Increasing Access to Children’s Mental Health Services
$80 million to health and human services to award grants to support pediatric primary care providers, emergency departments, and schools to rapidly access mental health specialists ‘expertise and better connect children to care.
Building Awareness of and Access to Mental Health Services
$240 million for programs that increase awareness and access to mental health supports for school-aged youth.
Providing Support after Traumatic Events
$40 million to improve treatment and services for children, adolescents, and families who have experienced traumatic events.
Hire More School-Based Mental Health Professionals
$300 million to help schools hire more school-based mental health professionals and help achieve the goal of doubling the number of school counselors. The purpose is to build and fortify a strong pipeline to train and place more school-based mental health professionals.
N: Navigate COVID-19 Relief Funding
Elementary and Secondary School Emergency Relief (ESSER) Fund
Representing the largest infusion of federal dollars ever to schools and stemming from three pieces of legislation (ESSER I, II, and III), ESSER allocations total $189.5 billion to state educational agencies. State education agencies then award subgrants to local educational agencies to address the impact of COVID-19 on children. A wide range of entities, including organizations serving students and families, may be a “subrecipient” of funds. ESSER funding allocates an additional $30,000 per student. Yet, most states have not yet spent all their awarded ESSER funds. ESSER III funding will expire in 2024. If districts haven’t allocated funds by then, the monies will disappear.

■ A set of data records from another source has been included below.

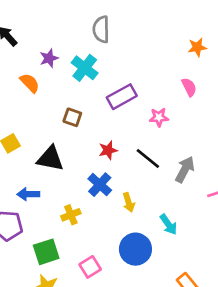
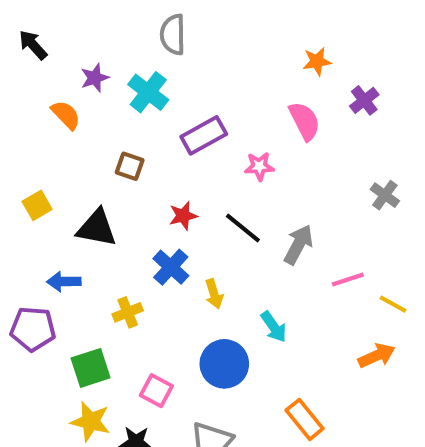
pink semicircle: (189, 87) -> (305, 121), size x1.4
pink square: (90, 267) -> (156, 391), turned -30

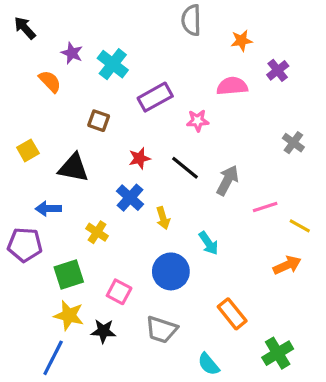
gray semicircle: (173, 35) -> (191, 20), moved
purple star: (95, 78) -> (72, 53), turned -30
pink semicircle: (305, 121) -> (232, 86), turned -68
yellow cross: (128, 312) -> (97, 232), turned -35

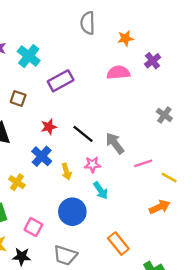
pink star: (198, 121) -> (92, 165), moved
gray arrow: (227, 180) -> (115, 143), turned -65

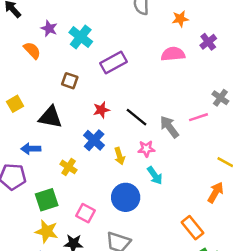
pink line: (143, 163) -> (198, 117), moved
orange arrow: (160, 207) -> (216, 192), turned -36
orange rectangle: (118, 244) -> (192, 228), moved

Governor’s Emergency Education Relief (GEER) fund
GEER grants are awarded directly to state governors for the purpose of providing local educational agencies, institutions of higher education, and other education related entities with emergency assistance. Governors may use these funds to provide support through a subgrant to an entity the Governor “deems essential” for carrying out emergency educational services, providing childcare and early childhood education, providing social and emotional support, and protecting education-related jobs. GEER funding will expire in 2023. GEER funding may be distributed to public agencies or private entities that coordinate or directly provide early intervention services under the Individuals with Disabilities Education Act (IDEA).